▸ Figure comprehension tasks
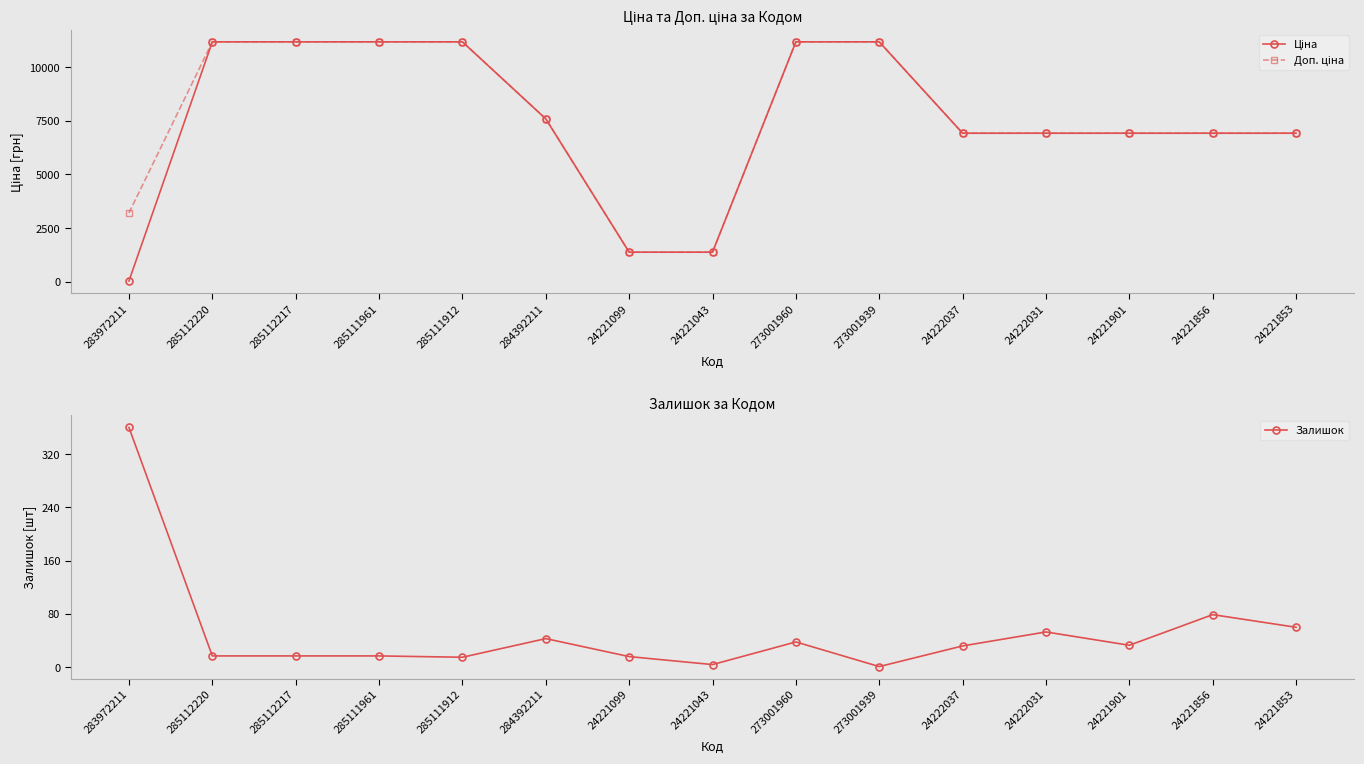

What is the sum of all Доп. ціна values?

115308.8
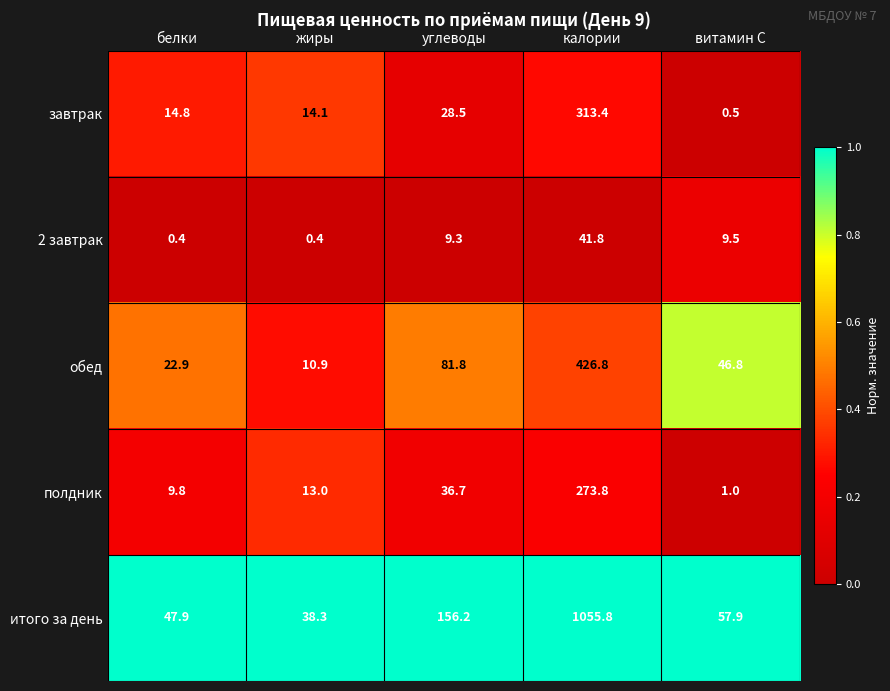

Reading left to right, list all the values displayed in this chart.

завтрак: белки=14.8	жиры=14.1	углеводы=28.5	калории=313.4	витамин С=0.5
2 завтрак: белки=0.4	жиры=0.4	углеводы=9.3	калории=41.8	витамин С=9.5
обед: белки=22.9	жиры=10.9	углеводы=81.8	калории=426.8	витамин С=46.8
полдник: белки=9.8	жиры=13.0	углеводы=36.7	калории=273.8	витамин С=1.0
итого за день: белки=47.9	жиры=38.3	углеводы=156.2	калории=1055.8	витамин С=57.9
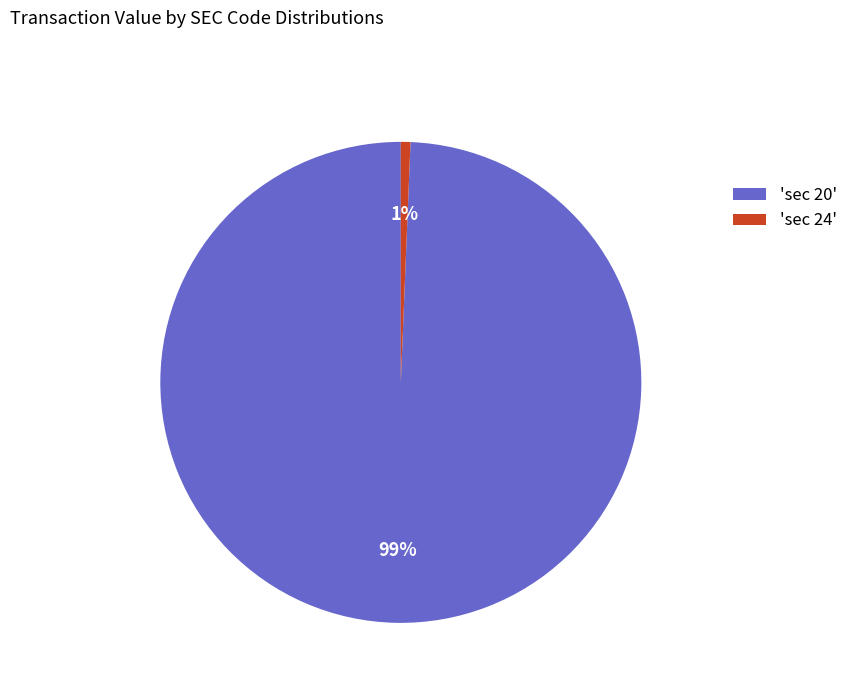

Which category has the biggest portion of the pie?

'sec 20'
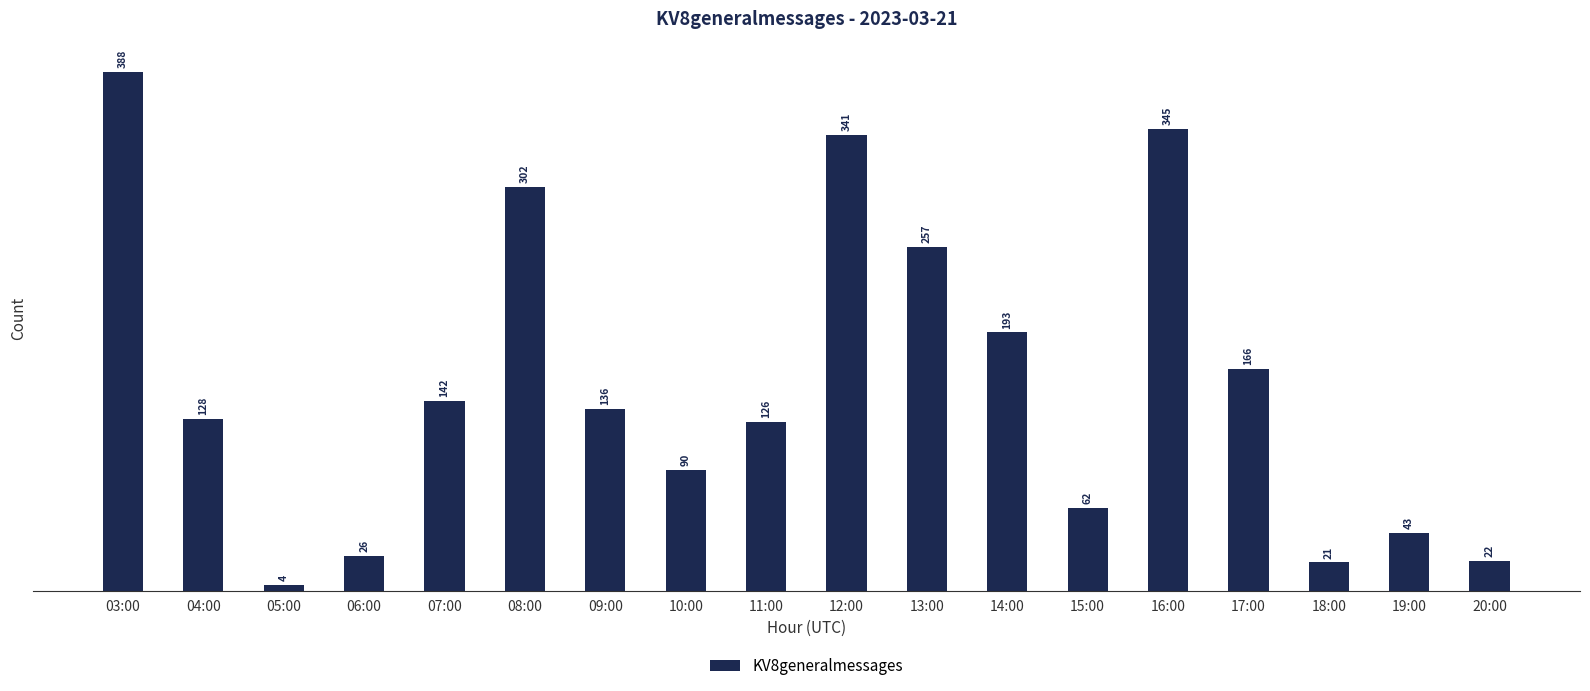

What is the label of the 2nd bar from the left?

04:00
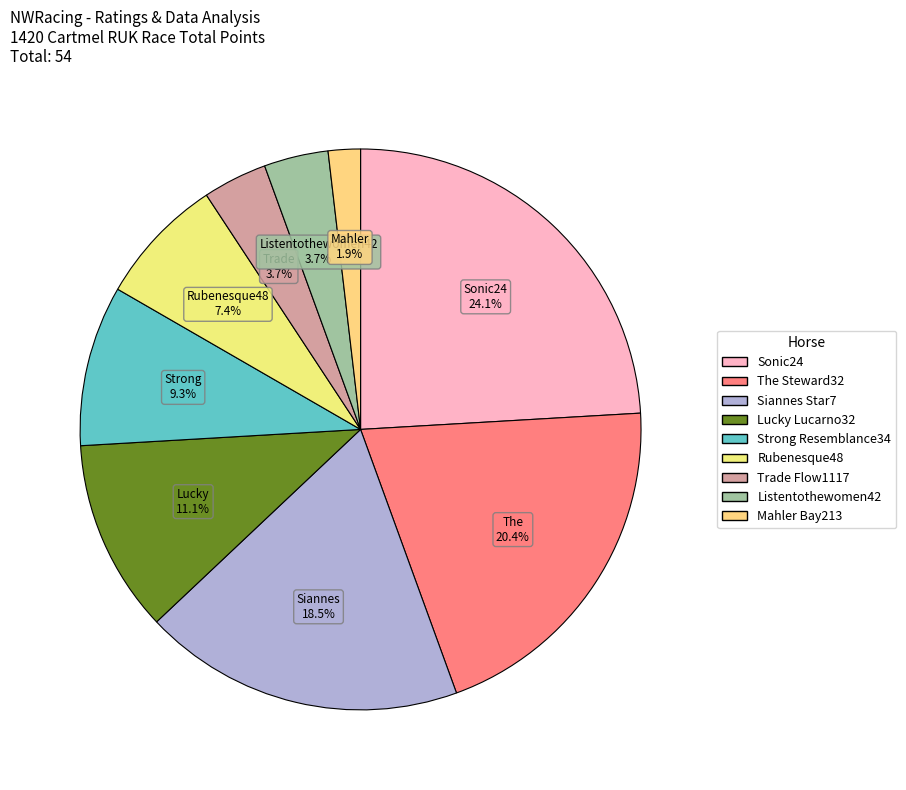

Approximately how many times larger is the value at Siannes Star7 compared to Sonic24?

0.8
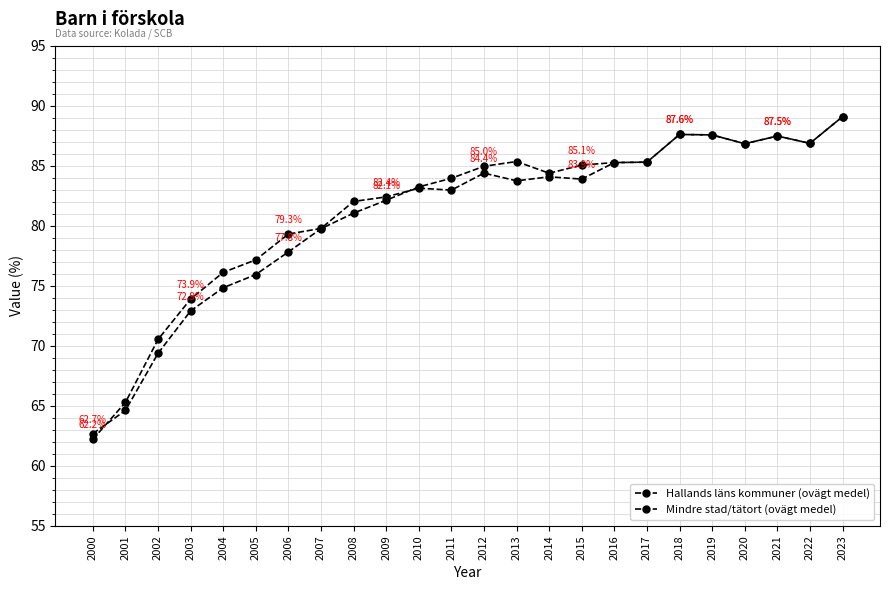

How many lines are shown in the chart?

2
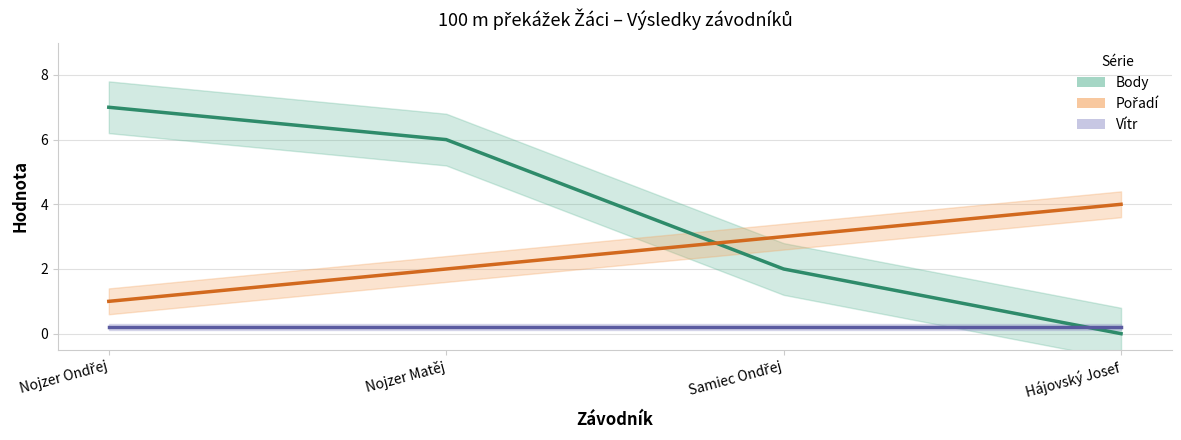

Which category has the lowest value in the Body series?

Hájovský Josef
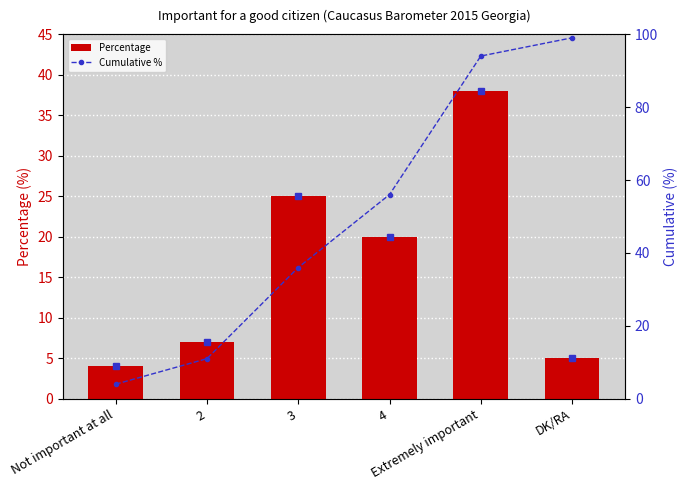

Are the bars grouped side by side (vs. stacked)?

Yes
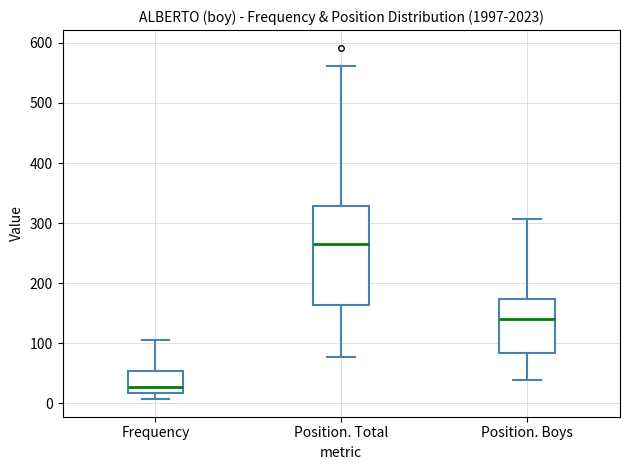

Comparing the boxes themselves (not the whiskers), which one is the tallest?

Position. Total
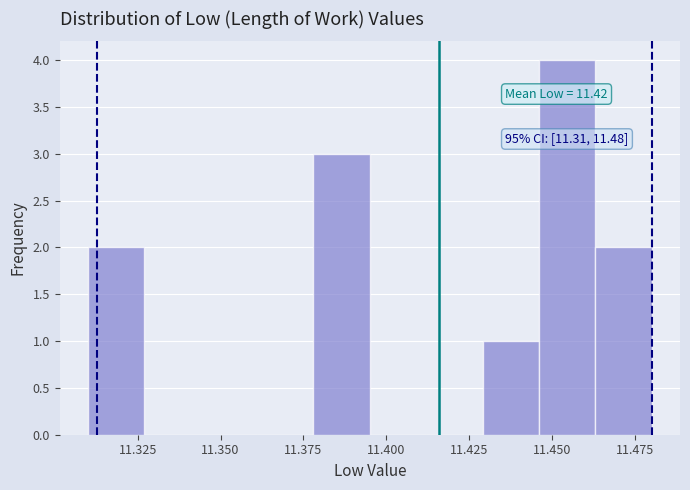

Around what value on the x-axis is the tallest bar? Give the approximate position of its centre, as read against the axis.

11.455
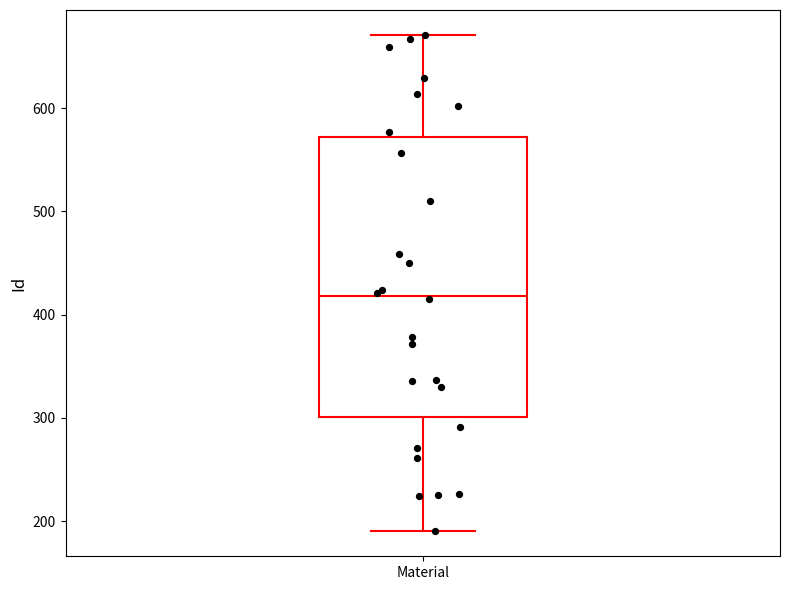

Where does the upper whisker of the box for Material end on the y-axis? The values are not printed on the chart, so give them approximately, as read against the axis.

670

▸ Work to be completed
Copy the lines of the entries above verbatim, starting at the line containing "Where does the" and continuing to the end of the entries.

▸ Completed exercise
Where does the upper whisker of the box for Material end on the y-axis? The values are not printed on the chart, so give them approximately, as read against the axis.

670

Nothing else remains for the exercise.